**TRAVAIL DEMANDÉ**
Remplacez « country » par « nation » dans les lignes des fiches qui vont du début jusqu'à celle contenant « locality: Galliae occidentalis; », incluse. Réécrivez uniquement ces lignes, sans rien modifier d'autre.

►

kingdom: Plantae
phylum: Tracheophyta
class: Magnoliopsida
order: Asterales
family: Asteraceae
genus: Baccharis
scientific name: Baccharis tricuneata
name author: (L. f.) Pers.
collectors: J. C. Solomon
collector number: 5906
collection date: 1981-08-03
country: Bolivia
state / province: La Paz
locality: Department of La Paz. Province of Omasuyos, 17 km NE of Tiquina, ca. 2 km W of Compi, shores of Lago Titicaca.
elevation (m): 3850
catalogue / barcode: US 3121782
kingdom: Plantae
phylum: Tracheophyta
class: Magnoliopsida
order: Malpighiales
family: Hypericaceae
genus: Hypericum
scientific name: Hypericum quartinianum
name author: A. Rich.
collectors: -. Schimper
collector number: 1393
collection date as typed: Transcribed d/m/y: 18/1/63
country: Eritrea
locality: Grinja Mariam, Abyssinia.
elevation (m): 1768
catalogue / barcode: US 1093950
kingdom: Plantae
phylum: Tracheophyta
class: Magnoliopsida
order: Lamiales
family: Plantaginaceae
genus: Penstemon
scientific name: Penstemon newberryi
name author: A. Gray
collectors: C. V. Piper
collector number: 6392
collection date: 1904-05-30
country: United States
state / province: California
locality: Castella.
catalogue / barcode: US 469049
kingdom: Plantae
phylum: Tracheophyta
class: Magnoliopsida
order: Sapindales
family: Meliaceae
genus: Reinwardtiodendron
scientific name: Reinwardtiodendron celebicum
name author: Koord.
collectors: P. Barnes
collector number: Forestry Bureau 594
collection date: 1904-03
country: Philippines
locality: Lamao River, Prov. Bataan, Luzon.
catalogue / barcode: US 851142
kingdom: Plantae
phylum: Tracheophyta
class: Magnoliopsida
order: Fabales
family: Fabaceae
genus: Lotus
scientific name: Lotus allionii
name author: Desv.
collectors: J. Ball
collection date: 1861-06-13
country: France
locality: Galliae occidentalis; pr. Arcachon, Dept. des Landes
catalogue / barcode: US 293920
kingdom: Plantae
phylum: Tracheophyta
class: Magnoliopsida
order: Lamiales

◄

**RÉSULTAT DE L'EXERCICE**
kingdom: Plantae
phylum: Tracheophyta
class: Magnoliopsida
order: Asterales
family: Asteraceae
genus: Baccharis
scientific name: Baccharis tricuneata
name author: (L. f.) Pers.
collectors: J. C. Solomon
collector number: 5906
collection date: 1981-08-03
nation: Bolivia
state / province: La Paz
locality: Department of La Paz. Province of Omasuyos, 17 km NE of Tiquina, ca. 2 km W of Compi, shores of Lago Titicaca.
elevation (m): 3850
catalogue / barcode: US 3121782
kingdom: Plantae
phylum: Tracheophyta
class: Magnoliopsida
order: Malpighiales
family: Hypericaceae
genus: Hypericum
scientific name: Hypericum quartinianum
name author: A. Rich.
collectors: -. Schimper
collector number: 1393
collection date as typed: Transcribed d/m/y: 18/1/63
nation: Eritrea
locality: Grinja Mariam, Abyssinia.
elevation (m): 1768
catalogue / barcode: US 1093950
kingdom: Plantae
phylum: Tracheophyta
class: Magnoliopsida
order: Lamiales
family: Plantaginaceae
genus: Penstemon
scientific name: Penstemon newberryi
name author: A. Gray
collectors: C. V. Piper
collector number: 6392
collection date: 1904-05-30
nation: United States
state / province: California
locality: Castella.
catalogue / barcode: US 469049
kingdom: Plantae
phylum: Tracheophyta
class: Magnoliopsida
order: Sapindales
family: Meliaceae
genus: Reinwardtiodendron
scientific name: Reinwardtiodendron celebicum
name author: Koord.
collectors: P. Barnes
collector number: Forestry Bureau 594
collection date: 1904-03
nation: Philippines
locality: Lamao River, Prov. Bataan, Luzon.
catalogue / barcode: US 851142
kingdom: Plantae
phylum: Tracheophyta
class: Magnoliopsida
order: Fabales
family: Fabaceae
genus: Lotus
scientific name: Lotus allionii
name author: Desv.
collectors: J. Ball
collection date: 1861-06-13
nation: France
locality: Galliae occidentalis; pr. Arcachon, Dept. des Landes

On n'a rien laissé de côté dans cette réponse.